Task prompt => Carry on the Guns N' Roses biography below, starting right after its last sentence.

Text section =>

BEGIN

Biography
:
Formed
: 1985
At
a time when pop was dominated by dance music and pop metal, Guns
N' Roses brought raw, ugly rock & roll crashing back into the
charts. They were not nice boys; nice boys don't play rock &
roll. They were ugly, misogynist, violent; they were also funny,
vulnerable, and occasionally sensitive, as their breakthrough hit
"Sweet Child O' Mine" showed. While Slash and Izzy Stradlin
ferociously spit out dueling guitar riffs worthy of Aerosmith or
the Stones, Axl Rose screeched out his tales of sex, drugs, and
apathy in the big city; bassist Duff McKagan and drummer Steven
Adler were a limber rhythm section that kept the music loose and
powerful. Guns N' Roses' music was basic and gritty, with a solid
hard, bluesy base; they were dark, sleazy, dirty, and honest --
everything that good hard rock and heavy metal should be.
Guns
N' Roses released their first EP in in 1986, which led to a contract
with Geffen; the following year, the band released their debut album,
Appetite for Destruction. They started to build a following with
their numerous live shows, but the album didn't start selling until
almost a year later, when MTV started playing "Sweet Child
o' Mine." Soon, the album shot to number one and Guns N' Roses
became one of the biggest bands in the world. By the end of 1988,
they released G N' R Lies, which paired four new, acoustic-based
songs with their first EP.
Guns
N' Roses began to work on the follow-up to Appetite at the end of
1990. In October of that year, the band fired Adler, claiming that
his drug dependency caused him to play poorly; he was replaced by
Matt Sorum from the Cult. During recording, the band added Dizzy
Reed on keyboards. By the time the sessions were finished, the new
album had become two new albums. After being delayed for nearly
a year, the albums, Use Your Illusion I and II, were released in
the fall of 1991. The Illusions showcased a more ambitious band;
while there were still a fair number of full-throttle guitar rockers,
there were stabs at Elton John-style balladry, acoustic blues, horn
sections, female backup singers, ten-minute songs with several different
sections, and a good number of introspective, soul-searching lyrics.

END

Provided data =>
BEGIN

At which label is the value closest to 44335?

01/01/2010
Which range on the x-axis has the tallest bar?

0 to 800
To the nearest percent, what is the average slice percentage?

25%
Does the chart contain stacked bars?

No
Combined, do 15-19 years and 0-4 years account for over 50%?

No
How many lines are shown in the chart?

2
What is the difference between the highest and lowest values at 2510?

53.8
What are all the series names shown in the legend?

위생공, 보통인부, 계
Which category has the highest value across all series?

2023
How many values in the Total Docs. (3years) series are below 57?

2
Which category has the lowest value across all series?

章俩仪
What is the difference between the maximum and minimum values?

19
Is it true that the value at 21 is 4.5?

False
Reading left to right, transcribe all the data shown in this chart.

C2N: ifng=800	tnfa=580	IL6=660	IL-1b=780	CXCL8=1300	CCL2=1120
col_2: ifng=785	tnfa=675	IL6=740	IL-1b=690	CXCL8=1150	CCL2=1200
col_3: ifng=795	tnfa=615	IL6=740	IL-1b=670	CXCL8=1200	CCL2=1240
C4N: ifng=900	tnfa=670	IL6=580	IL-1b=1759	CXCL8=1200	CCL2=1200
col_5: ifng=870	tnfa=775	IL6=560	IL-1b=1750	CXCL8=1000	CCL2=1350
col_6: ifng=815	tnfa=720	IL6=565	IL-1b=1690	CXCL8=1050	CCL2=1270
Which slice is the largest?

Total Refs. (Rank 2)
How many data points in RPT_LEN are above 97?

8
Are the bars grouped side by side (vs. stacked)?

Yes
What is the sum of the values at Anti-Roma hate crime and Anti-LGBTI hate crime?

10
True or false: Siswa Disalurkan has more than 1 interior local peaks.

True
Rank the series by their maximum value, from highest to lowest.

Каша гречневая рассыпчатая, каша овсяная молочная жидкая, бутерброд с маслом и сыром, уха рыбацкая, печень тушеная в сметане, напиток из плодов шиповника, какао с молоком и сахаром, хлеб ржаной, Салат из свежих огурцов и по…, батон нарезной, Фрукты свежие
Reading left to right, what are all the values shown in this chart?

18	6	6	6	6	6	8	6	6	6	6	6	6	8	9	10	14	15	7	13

END

Answer space =>
In short, they were now making art; amazingly, they were successful
at it.
While
the albums sold very well initially, the band soon fell out of favor.
Stradlin left the band by the end of 1991 and with his departure
the band lost their best songwriter. Once Nirvana's Nevermind hit
the top of the charts in early 1992, there was a distinct division
between what was cool in hard rock and what wasn't; Guns N' Roses
-- with all of their pretensions, impressionistic videos, models,
and rock star excesses -- were very uncool. The band didn't fully
grasp the change until 1993, when they released their album of punk
songs, The Spaghetti Incident?; it received some good reviews, but
the band failed to capture the reckless spirit of not only the original
versions, but their own Appetite for Destruction. By the middle
of 1994, there were rumors flying that the band was about to break
up, since Rose wanted to pursue a new, more industrial direction
and Slash wanted to stick with their blues-inflected hard rock.